Donald forced one of their five fumbles, sacked sophomore David Watford twice and also hurried him twice. The Panthers, who only managed eight net rushing yards, cut their losses by limiting UVa to 65.
Meanwhile, Ty Ezell broke up two attempts by Watford, who, thanks to an ugly amalgam of good execution by the Panthers and bad execution by his receivers, was held to 123 yards on 15-of-37 passing.
Also, in keeping with the narrative that this team has gotten better as it has gotten younger, redshirt freshmen Trenton Coles and Bam Bradley recovered fumbles that led to both Panther scores, and, in his first career start, fellow newcomer Matt Galambos, in lieu of injured middle linebacker Shane Gordon, helped Pitt contain the versatile Watford.
"We came out with a different mentality this week. We tried to be more of a unit," Galambos said. "It was huge, over and over, making stops, and being able to punch back and forth.
"Whatever way you win, you're still going to be happy. But I think there is a better mood [in the locker room]. I think we were more focused, and just locked down our keys."
What loomed even larger than the 15 stops Pitt made on 18 third downs were the three it made on four fourth downs. Under those circumstances, weak side linebacker Todd Thomas continues to stand up and distance himself from a different kind of House...the doghouse.
UVa faced a two-touchdown deficit and a 4th-and-2 situation at the Pitt 27 in the second quarter when Thomas beautifully sniffed out an end-around by tailback Kevin Parks and nailed him for no gain.
Following the ensuing three-and-out by the Panthers' offense, Virginia stared at another fourth down, this time with four yards to go at the Pitt 28. Safety Ray Vinopal—who, like House, became an easy target after the Duke debacle—defended a pass intended for Jake McGee to halt that drive.
In a different time, the Panthers might have manufactured a way to waste this great group effort. With less than four minutes left in regulation, there was still a chance they might.
On 4th and 6 Watford, deep in Pitt territory, kept the game interesting by hitting Dominique Terrell for 11 yards along the Virginia sideline. When strong side linebacker Anthony Gonzalez manhandled McGee on 3rd and 2 at the three-yard line for his game-high 10th tackle, Watford's 4th-and-2 target of the latter fell incomplete thanks to more good, clean man coverage by Vinopal.

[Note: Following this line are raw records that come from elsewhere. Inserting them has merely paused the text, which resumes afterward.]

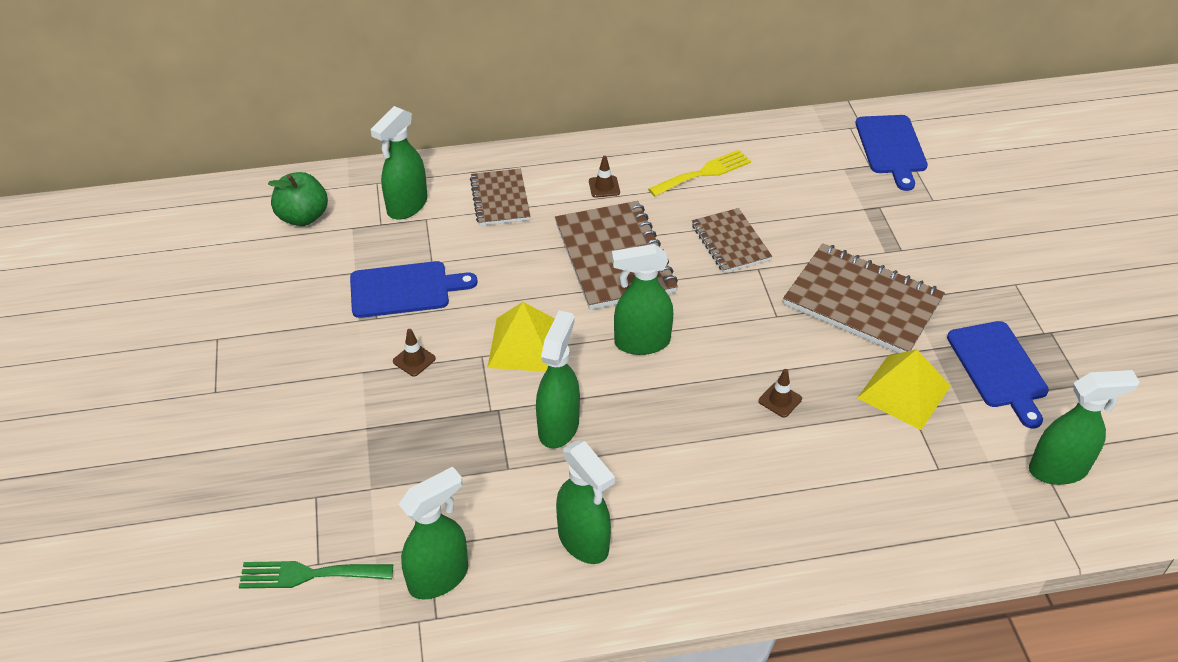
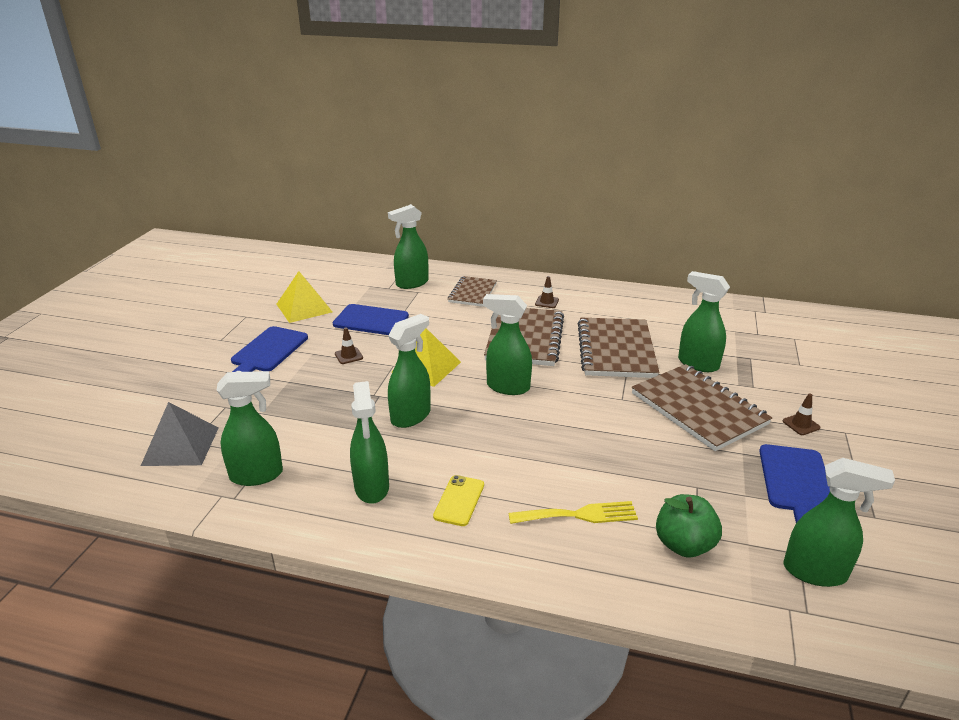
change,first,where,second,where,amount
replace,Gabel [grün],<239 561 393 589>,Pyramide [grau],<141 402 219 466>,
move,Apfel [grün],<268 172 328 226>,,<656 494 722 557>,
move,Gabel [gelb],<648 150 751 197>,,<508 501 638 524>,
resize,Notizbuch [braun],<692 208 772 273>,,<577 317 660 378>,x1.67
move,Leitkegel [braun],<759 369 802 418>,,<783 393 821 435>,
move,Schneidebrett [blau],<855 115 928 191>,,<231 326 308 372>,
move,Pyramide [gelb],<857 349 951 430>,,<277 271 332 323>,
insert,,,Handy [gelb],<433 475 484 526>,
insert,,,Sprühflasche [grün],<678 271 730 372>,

"I love how the script was flipped," head coach Paul Chryst said. "Momentum is a real part of football. I think, defensively, we had it, and we were able to keep it. It wasn't like there was God-awful play last week. But when you make big plays—or don't—you see the difference."
The script was certainly not of "Breaking Bad" finale quality. Still, in this tale of redemption, the Panthers broke bad habits and gave fans hope that their young coordinator, not far removed from his roots in the NFL, is growing in unison with his young squad.
After the first quarter, some of the most thunderous applause from the crowd of 48,425 was heard when public address announcer Joe DeStio reported the Pirates were leading the Reds.
Apropos of that was a baseball adage in action on the gridiron:
It's not "how." It's "how many."
As in, how many more times can this defense protect its House?
(All quotes were obtained firsthand unless otherwise noted.)